Tareas a realizar:
[1] Responde estas preguntas sobre el texto acerca de la condesa de Gasparin:
(a) ¿En qué año se casó con el conde Agénor de Gasparin?
(b) ¿Qué fundó en Lausanne en 1859?
(c) ¿Qué título tiene la obra en la que relató su viaje por Grecia, Egipto y Tierra Santa?
[2] Escribe la continuación del texto sobre la condesa de Gasparin a partir de su última oración.

Texto dado:
──────────

La escritora y filántropa suiza Catherine-Valérie Boissier nació en el cantón de Vaud en 1813, en el seno de una rica familia de origen hugonote y procedencia ginebrina. Tuvo una gran formación intelectual, espiritual y musical. En 1837 se casó con el conde Agénor de Gasparin, del que tomará su nombre de condesa de Gasparin. Vivió diez años en París ocupándose de distintas instituciones religiosas protestantes y consagrándose a los pobres, a su obra literaria y a acompañar a su marido en sus desplazamientos por la Provenza, Córcega y Sicilia. Como mujer avanzada para su época, reivindicó el papel principal de las mujeres en la institución del matrimonio. A raíz de los sucesos revolucionarios de 1848, Valérie y su marido se trasladaron a vivir a Ginebra. En 1859 fundó en Lausanne la que con el tiempo se convertiría en la primera Escuela de Enfermería laica.
Fue una autora muy prolífica y con una variada producción literaria, en la que predominan los relatos de viajes y los tratados sobre cuestiones morales (contra el alcoholismo, el juego y la prostitución) y religiosas. Su talento literario lo demostró ya en su juventud cuando publicó varias novelas cortas y el volumen en el que recogió las impresiones de su viaje por el sur de Francia e Italia, Voyage d’une ignorante dans le midi de France et d’Italie (1835). También dejó escrita la relación de otros viajes, como el que realizó por Grecia, Egipto, Tierra Santa, etc., Journal de voyage au Levant (1848).

──────────

Líneas de datos:
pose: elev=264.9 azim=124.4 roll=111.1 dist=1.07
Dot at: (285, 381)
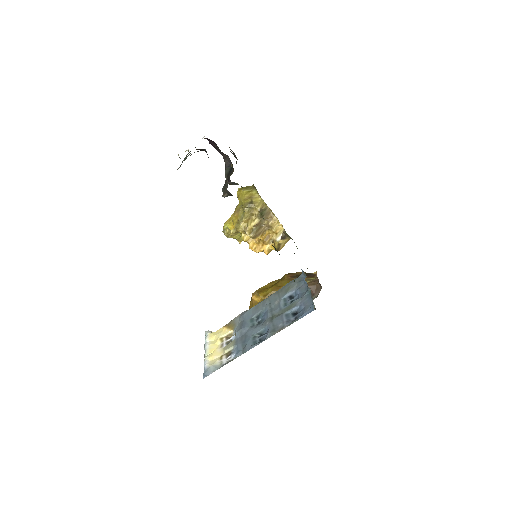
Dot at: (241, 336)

──────────

Respuestas:
[1]
(a) En 1837.
(b) La que con el tiempo se convertiría en la primera Escuela de Enfermería laica.
(c) Journal de voyage au Levant (1848).

[2]
En la década de 1860 visitó dos veces la península Ibérica, la primera en 1865 y la segunda en 1867. De estas visitas surgió su obra À travers les Espagnes: Catalogne, Valence, Alicante, Murcie et Castille, publicada en París el año 1869. Con posterioridad, en 1886, publicó un tomo relativo a sus andanzas por Andalucía y Portugal en 1867. Hay que recalcar que la condesa de Gasparin es una de las pocas viajeras extranjeras que vio en vida traducida su obra al castellano, pues falleció en 1894 y su relato se publicó traducido en la imprenta valenciana de José Domenech en 1875, con el título de Paseo por España. Relación de un viage á Cataluña, Valencia, Alicante, Murcia y Castilla.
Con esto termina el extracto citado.